Спальня оказалась единственным убежищем, где могла укрыться раненная в самое сердце Джемма. Конечно, нельзя было ожидать, что брат станет прислушиваться к ее мнению по вопросу о ее замужестве, или рассчитывать, что он не станет торопиться с решением. Она из тех сестер, которую братья отдают замуж без всякого предупреждения. Ее согласия познакомиться с Бэррасом было более чем достаточно, чтобы дальнейшее решалось без всякого обсуждения.
— Тебе действительно так неприятно думать о том, чтобы остаться со мной?
Джемма вздрогнула всем телом и поспешно обернулась. Ее нога при этом неловко подвернулась, и ей пришлось подпрыгнуть, чтобы снять с нее болезненное напряжение. Переполнявшее раздражение заставило ее в отчаянии сжать кулаки.
— А зачем меня спрашивать? Ни Керан, ни вы не считаете, что мои чувства имеют хоть какое-то значение!
На его лице отразилось облегчение, и Джемма почувствовала, что немного успокаивается. Она не могла понять, что его так обеспокоило, но было ясно, что он испытывал немалую тревогу. Ее сердце радостно затрепетало при мысли о том, что, возможно, его интересуют ее чувства. Она уже привыкла к тому, что ее переживания мало кого трогают. Долгое время она посвящала себя отцу — тому, что ему нужно и требуется. Ни о чем другом не помышляла, лишь бы он выздоровел.
— О заключении брака обычно договариваются мужчины, милая, но вчера вечером я надеялся помочь тебе передумать и сделать так, чтобы ты захотела здесь остаться. Тогда у нас нашлось бы время на ухаживание.
Джемма почувствовала, что к ней возвращается недоверие: лицо Гордона было спокойным и невыразительным, ничего не говорившим о его подлинных чувствах.
— Я оценила те усилия, которые вы предприняли вчера вечером, но принуждение здесь оставаться — это не ухаживание. Я чувствую себя пленницей.
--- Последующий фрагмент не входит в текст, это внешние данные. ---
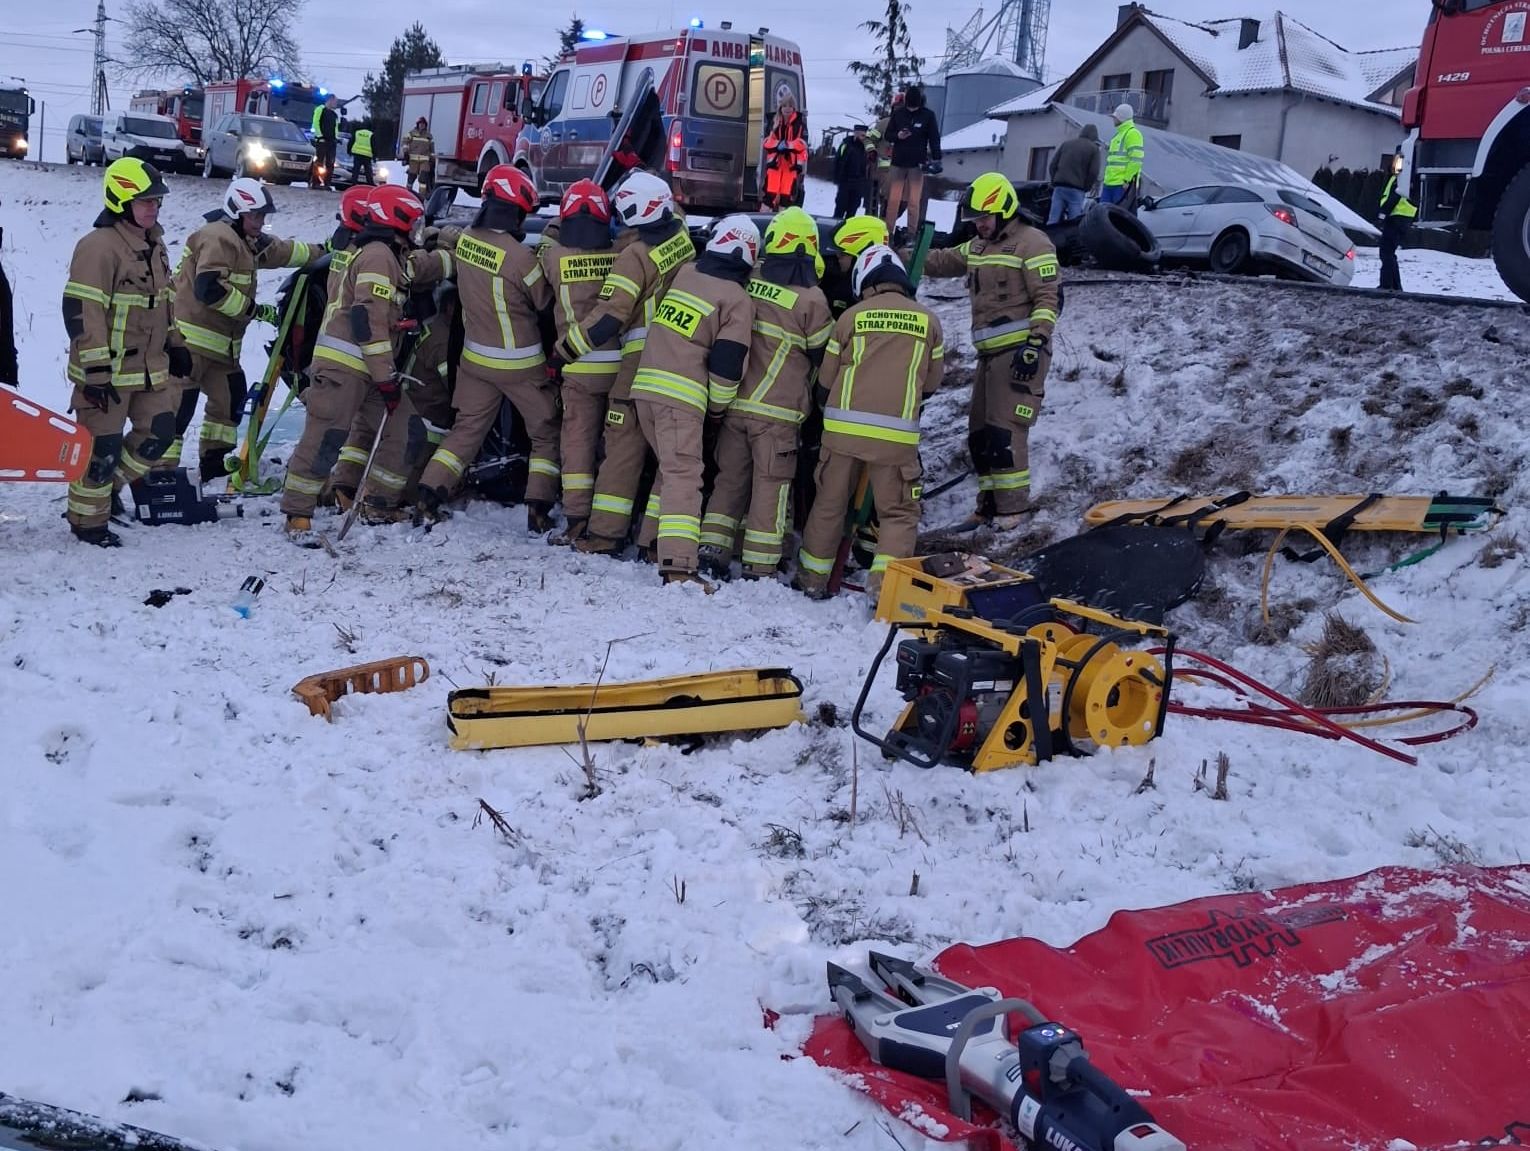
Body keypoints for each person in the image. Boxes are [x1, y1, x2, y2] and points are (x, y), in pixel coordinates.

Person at [553, 170, 696, 556]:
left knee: (622, 447)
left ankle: (604, 535)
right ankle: (652, 540)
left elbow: (609, 317)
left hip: (639, 364)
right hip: (682, 360)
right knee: (670, 457)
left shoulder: (634, 257)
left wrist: (565, 350)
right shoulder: (681, 237)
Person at [794, 246, 943, 601]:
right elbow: (932, 383)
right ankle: (883, 589)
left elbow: (825, 381)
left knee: (829, 504)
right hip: (895, 438)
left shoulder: (850, 318)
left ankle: (812, 579)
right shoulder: (929, 321)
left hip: (842, 433)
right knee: (898, 512)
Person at [279, 185, 427, 541]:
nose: (418, 229)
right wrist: (386, 378)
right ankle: (297, 514)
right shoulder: (378, 256)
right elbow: (366, 320)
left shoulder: (387, 255)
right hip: (344, 368)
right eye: (415, 222)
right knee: (325, 438)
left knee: (407, 430)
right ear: (397, 219)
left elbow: (377, 314)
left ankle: (377, 504)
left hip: (370, 368)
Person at [416, 165, 559, 529]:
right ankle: (538, 509)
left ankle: (429, 495)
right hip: (520, 364)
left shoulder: (466, 240)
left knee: (466, 431)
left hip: (475, 360)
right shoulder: (521, 258)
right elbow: (545, 302)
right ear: (516, 211)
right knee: (545, 432)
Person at [60, 158, 191, 546]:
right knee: (101, 449)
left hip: (149, 370)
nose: (153, 208)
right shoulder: (98, 247)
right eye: (145, 201)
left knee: (160, 432)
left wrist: (177, 343)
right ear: (120, 201)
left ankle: (109, 490)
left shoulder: (155, 245)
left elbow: (164, 303)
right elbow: (83, 312)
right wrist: (96, 372)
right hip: (107, 375)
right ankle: (87, 523)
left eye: (156, 201)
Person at [921, 172, 1059, 530]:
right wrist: (901, 255)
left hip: (1020, 355)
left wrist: (1035, 343)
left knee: (1005, 431)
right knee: (980, 434)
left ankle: (1012, 510)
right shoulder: (979, 246)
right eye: (974, 219)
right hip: (989, 356)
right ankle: (987, 506)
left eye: (983, 218)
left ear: (1004, 211)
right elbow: (943, 260)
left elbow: (1048, 298)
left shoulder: (1033, 244)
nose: (978, 225)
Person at [700, 207, 833, 581]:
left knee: (729, 480)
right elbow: (826, 359)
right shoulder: (812, 301)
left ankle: (712, 550)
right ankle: (759, 565)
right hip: (778, 415)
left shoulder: (748, 280)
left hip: (735, 406)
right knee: (770, 488)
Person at [629, 215, 758, 587]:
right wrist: (716, 409)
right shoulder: (736, 299)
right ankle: (679, 567)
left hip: (645, 389)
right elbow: (727, 367)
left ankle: (651, 543)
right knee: (684, 476)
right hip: (681, 398)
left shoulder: (686, 274)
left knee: (669, 470)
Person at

Его губы раздвинулись в белозубой улыбке.
— Ну а вот тут я с тобой не согласен, милая. Назови мне кого-то еще, кто бы справился с тобой, кроме твоего брата.
Он был прав, но такое откровение было ей крайне неприятно. Ощутив прилив беспомощности, она решительно тряхнула головой:
— Похоже, вы решили, что ваш огромный опыт в «верховой езде» научил вас ухаживанию, но я вынуждена с вами не согласиться, сэр, «верховая езда» часто совершенно не то же самое, что честное ухаживание.
— Ах, вот оно что! Я понял твою мысль, милая. Ты ждешь красивых слов. Позволь процитировать мне кое-что из того, что я помню. «Я как-то раз в кабак пришел, чтоб ублажить свой “петушок”…»
— Это слова пастуха, а не порядочного джентльмена.
Ее щеки заалели, потому что она тут же начала думать о его «петушке».
Теперь его улыбка стала насмешливой, а в глазах плясали озорные искры. Он недоуменно выгнул бровь.
— Правда? Значит, я вспомнил что-то не то?
— Оставьте меня! — громко заявила Джемма, чтобы заглушить нарастающие ощущения.
Ей ни в коем случае нельзя думать о его мужском достоинстве! Достаточно мучительно было уже то, что она знала, каким бывает его поцелуй: ей трудно было пытаться устоять. А его «петушок»… Возбуждение, которое и без того жарким водоворотом кружило в ее теле, вспыхнуло сильнее от одного этого слова. Она вдруг ясно поняла, чего именно хочет. Источником странного чувства был не живот, а ее тайное местечко, которое наполняло томительное желание.